◆ DATA SECTION
=== Section Start ===

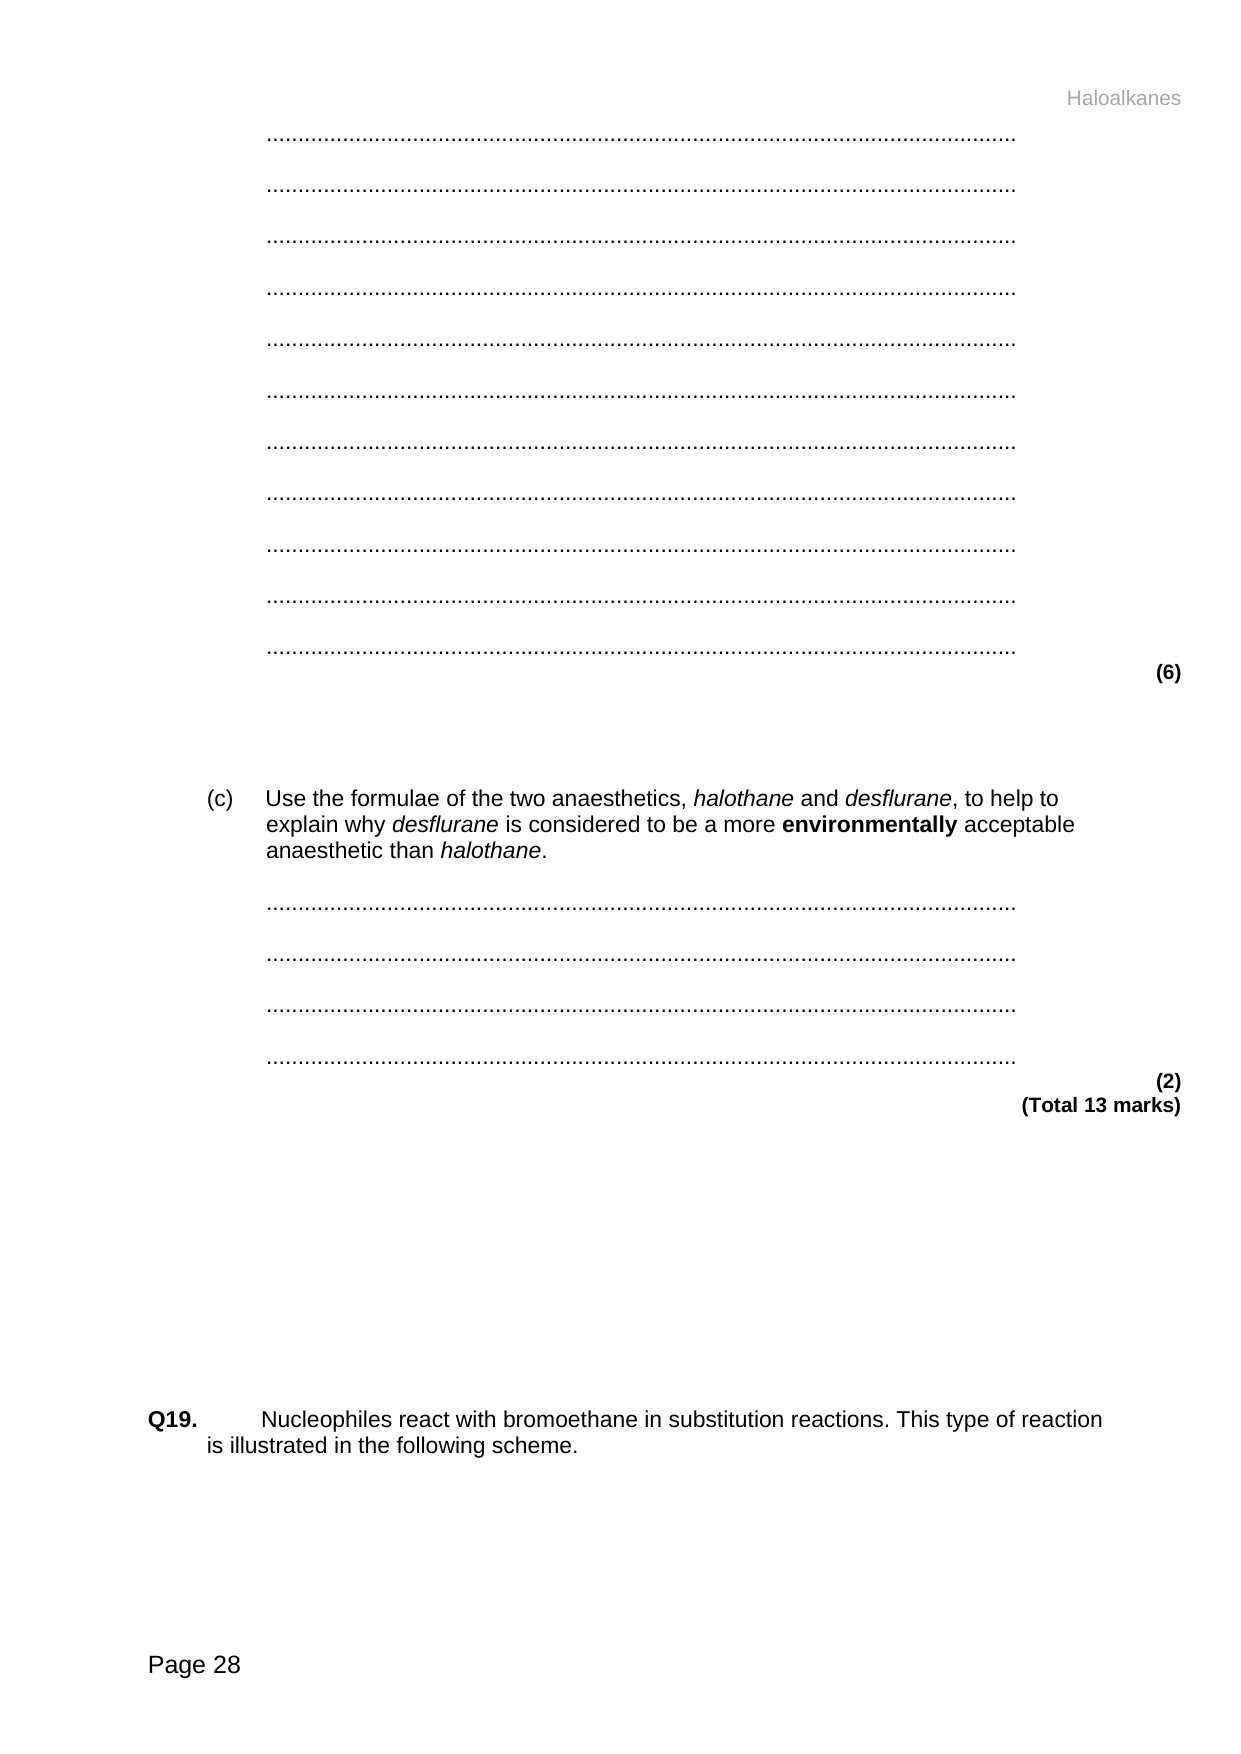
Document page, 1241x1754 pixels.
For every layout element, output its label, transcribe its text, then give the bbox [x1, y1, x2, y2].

text ...................................................................................................................... [266, 274, 1122, 300]
text ...................................................................................................................... [266, 428, 1122, 454]
text ...................................................................................................................... [266, 1043, 1122, 1069]
text ...................................................................................................................... [266, 582, 1122, 608]
text ...................................................................................................................... [266, 325, 1122, 352]
text ...................................................................................................................... [266, 222, 1122, 249]
text ...................................................................................................................... [266, 377, 1122, 403]
text (c) Use the formulae of the two anaesthetics, halothane and desflurane, to help to explain why desflurane is considered to be a more environmentally acceptable anaesthetic than halothane. [207, 784, 1122, 864]
text ...................................................................................................................... [266, 991, 1122, 1018]
text (Total 13 marks) [148, 1093, 1181, 1117]
text Q19. Nucleophiles react with bromoethane in substitution reactions. This type of reaction is illustrated in the following scheme. [148, 1406, 1122, 1459]
text ...................................................................................................................... [266, 633, 1122, 660]
text ...................................................................................................................... [266, 479, 1122, 506]
text ...................................................................................................................... [266, 889, 1122, 915]
text (6) [148, 660, 1181, 684]
text (2) [148, 1069, 1181, 1093]
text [266, 171, 1122, 197]
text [266, 120, 1122, 146]
text ...................................................................................................................... [266, 531, 1122, 557]
text ...................................................................................................................... [266, 940, 1122, 966]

=== Section End ===

Since pictures are not part of the copy, set down only the remaining data exactly.

◆ TASK SOLUTION
Document page, 1241x1754 pixels.
For every layout element, output its label, transcribe its text, then give the bbox [x1, y1, x2, y2].

text ...................................................................................................................... [266, 274, 1122, 300]
text ...................................................................................................................... [266, 428, 1122, 454]
text ...................................................................................................................... [266, 1043, 1122, 1069]
text ...................................................................................................................... [266, 582, 1122, 608]
text ...................................................................................................................... [266, 325, 1122, 352]
text ...................................................................................................................... [266, 222, 1122, 249]
text ...................................................................................................................... [266, 377, 1122, 403]
text (c) Use the formulae of the two anaesthetics, halothane and desflurane, to help to explain why desflurane is considered to be a more environmentally acceptable anaesthetic than halothane. [207, 784, 1122, 864]
text ...................................................................................................................... [266, 991, 1122, 1018]
text (Total 13 marks) [148, 1093, 1181, 1117]
text Q19. Nucleophiles react with bromoethane in substitution reactions. This type of reaction is illustrated in the following scheme. [148, 1406, 1122, 1459]
text ...................................................................................................................... [266, 633, 1122, 660]
text ...................................................................................................................... [266, 479, 1122, 506]
text ...................................................................................................................... [266, 889, 1122, 915]
text (6) [148, 660, 1181, 684]
text (2) [148, 1069, 1181, 1093]
text [266, 171, 1122, 197]
text [266, 120, 1122, 146]
text ...................................................................................................................... [266, 531, 1122, 557]
text ...................................................................................................................... [266, 940, 1122, 966]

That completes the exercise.